In the latest PS Insights podcast sponsored by Kimble, Ardi Kolah discusses these questions and others. Kolah advises government agencies and major corporations such as HSBC and Santander on data protection. An acknowledged global expert in the field, he is the director of the GDPR transition programme at Henley Business School in the UK.
Kolah discusses the implications of the law in detail, unraveling various scenarios. In general, he advises that GDPR is a higher standard based on human rights. The best approach to dealing with it is to focus on doing the right thing. “Ask yourself – would I be OK with this use of my data? Is it creepy or cool?” The main right GDPR gives to citizens is the right to transparency – to be able to see where their data is being stored and processed.
Transcript:
Speaker 1: Welcome to the PS Insights podcast series sponsored by Kimble Applications. Professional services organizations strive for efficiency, success, and growth. This series is intended to provide key insights on how to achieve this from industry leaders.
Ian Murphy: Hello. My name is Ian Murphy. Today I’m talking with Ardi Kolah on the challenges presented by the European Union general data protection regulation or GDPR as it is commonly called. Ardi is an Executive Fellow and Director of the GDPR programme at Henley Businesses School, and founder of Go DPO. He’s a former Senior Manager at Accenture and recognized as one of the leading data protection practitioners in Europe. Ardi has cabinet office and ministerial level consultancy experience, and regularly consults for a number of multi-national clients in financial services, banking, automotive, technology, and infrastructure sectors.
Adri Kolah: Thank you very much Ian for inviting me today. I know that many people listening to this podcast are going to be very interested in what’s happening here within the European Union. And really what I’m trying to do today, is to shine a light for them in terms of how that applies within the United States.
Ian Murphy: 25th of May is go live date for GDPR. It’s been talked about now for many years, but there’s still a lot of misunderstanding, misinformation. Can you give us a quick view on exactly what problem it’s trying to solve?
Adri Kolah: Your starting point was not completely accurate. It’s in fact been law since April 2016. What we’ve been doing since 2016 has been preparing ourselves to actually continue to trade within the European Union under these new higher standards of data protection, privacy, and security. That two-year transition period runs out on the 25th of May.

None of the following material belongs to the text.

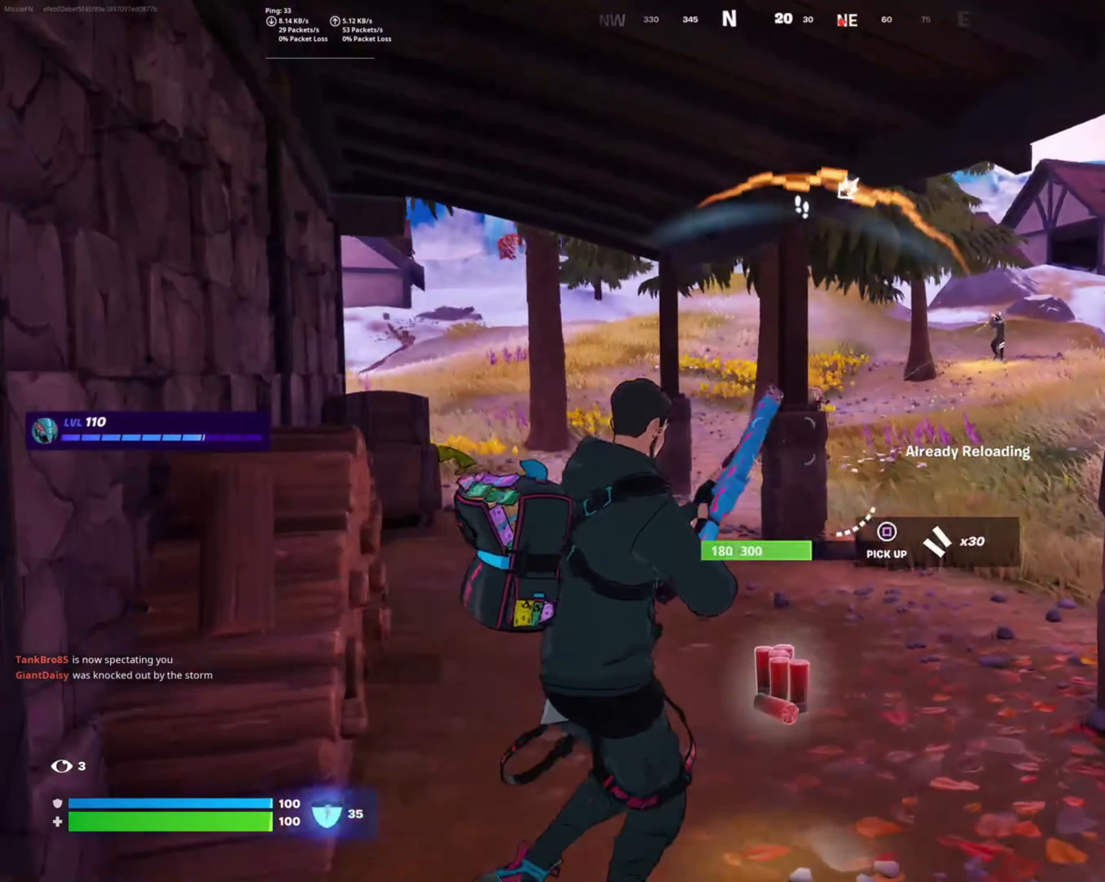
{"dt_ms": 500, "buttons": ["L2", "R2"], "left_stick": "up", "right_stick": "center", "button_events": [[266, "L2", "down"], [416, "R2", "down"]]}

What that means though, in practical terms, is that anyone within the European Union, and that’s 500 million consumers, clients, customers, and employees, have got stronger data protection, privacy, and security rights than they had previously under other laws and regulations that may have carpeted the rest of the European Union.
This has kind of tied up really what we think about in terms of data protection and the expectations that people have in relation to the use of their personal data.

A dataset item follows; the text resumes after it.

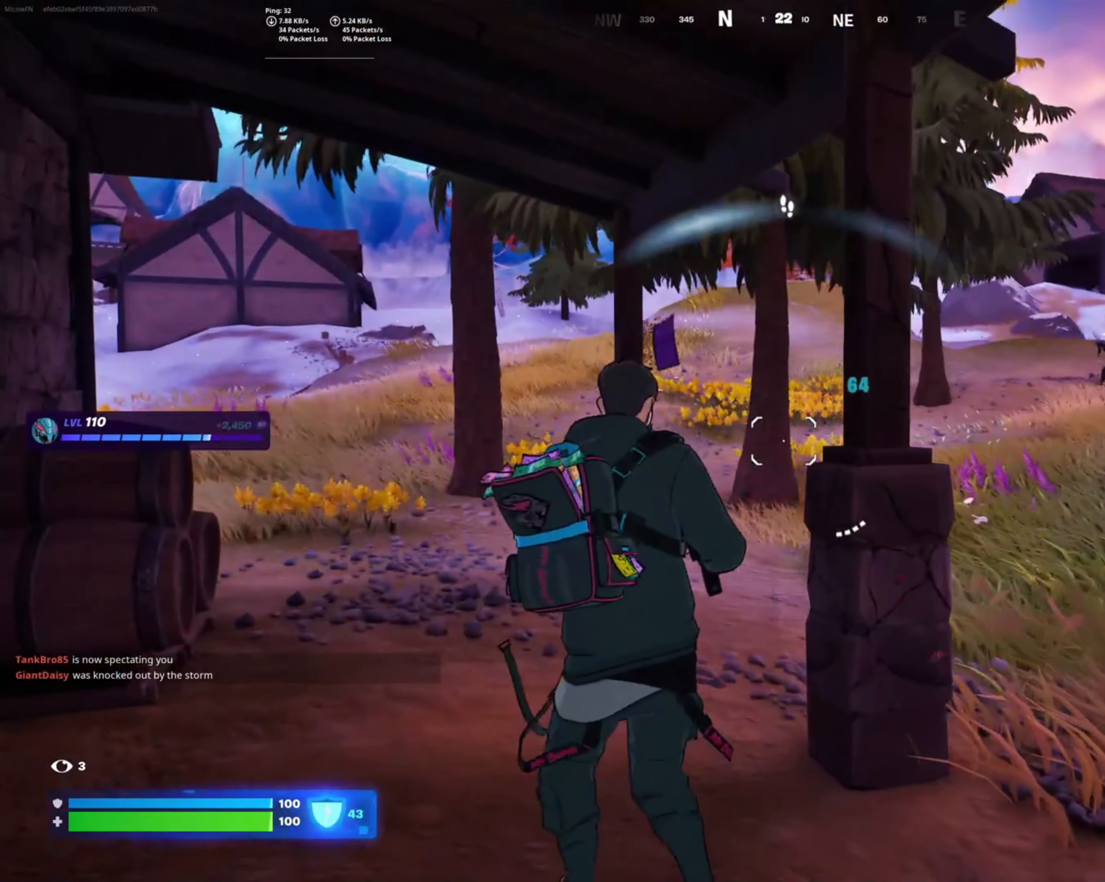
{"dt_ms": 500, "buttons": ["L2"], "left_stick": "up-right", "right_stick": "up-right", "button_events": [[316, "L2", "down"]]}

Ian Murphy: This is focused on, as you say, the privacy and data protection of those people in the European Union, but it affects every company worldwide who may process, hold, or trade with the European Union when it comes to the privacy of citizens.
Adri Kolah: That’s absolutely right, and it’s something which people are struggling to understand. The territorial footprint of the GDPR is beyond the boundaries of the European Union, the European Economic Area, because it’s anywhere where processing of data from within the European Union, and that could be European citizens or non-EEA citizens as well. That data is protected under the GDPR. So irrespective of where the processing is taking place, that is within scope of the GDPR.
With respect to the United States, there is a mechanism which has to be adhered to in order for that to happen. That’s called Privacy Shield, which is suggesting that you have the same level of protection, within your organization with processing of European Union’s personal data as if they were at home. If signed up, and it’s a self-certification scheme, then there has to be other mechanisms that you would need to rely on in order to process personal data from within the European Union and that would be what’s known as standard contractual clauses. These are things which have to be agreed in writing and you can’t deviate from those standards. There are other mechanisms as well, but it’s pretty tightly controlled is really what we’re saying here.
It’s not about where the processing’s taking place. It’s actually where those decisions are made in terms of the means and purposes for processing personal data. As an American organization, if you are actively engaged with reaching European Union citizens, then you have to comply with the GDPR.
Ian Murphy: As you say, the scope is global. But for people outside of Europe, they will also have to deal with local privacy laws. In the United States, that could be at state level and federal level. How do companies begin to square potential conflict between GDPR and the laws that they currently have to adhere to in their own location?
Adri Kolah: If we take the American experience, it’s very clear. If you are doing business with the European Union, as we were just talking about, then you have to comply with the safeguards that are in place in order to protect people within the European Union. Those safeguards will be spelled out within the GDPR. In addition to that, you may be a signatory to Privacy Shield, in which case you are guaranteeing that you’re going to comply with these high standards which reflect the GDPR. If you’re not a signatory to Privacy Shield, in other words, you haven’t self-certified that you’re going to do that, then you’ll need to adopt other mechanisms which protect personal data in that respect. And that’s known as standard contractual clauses. These again have been created by the European Commission.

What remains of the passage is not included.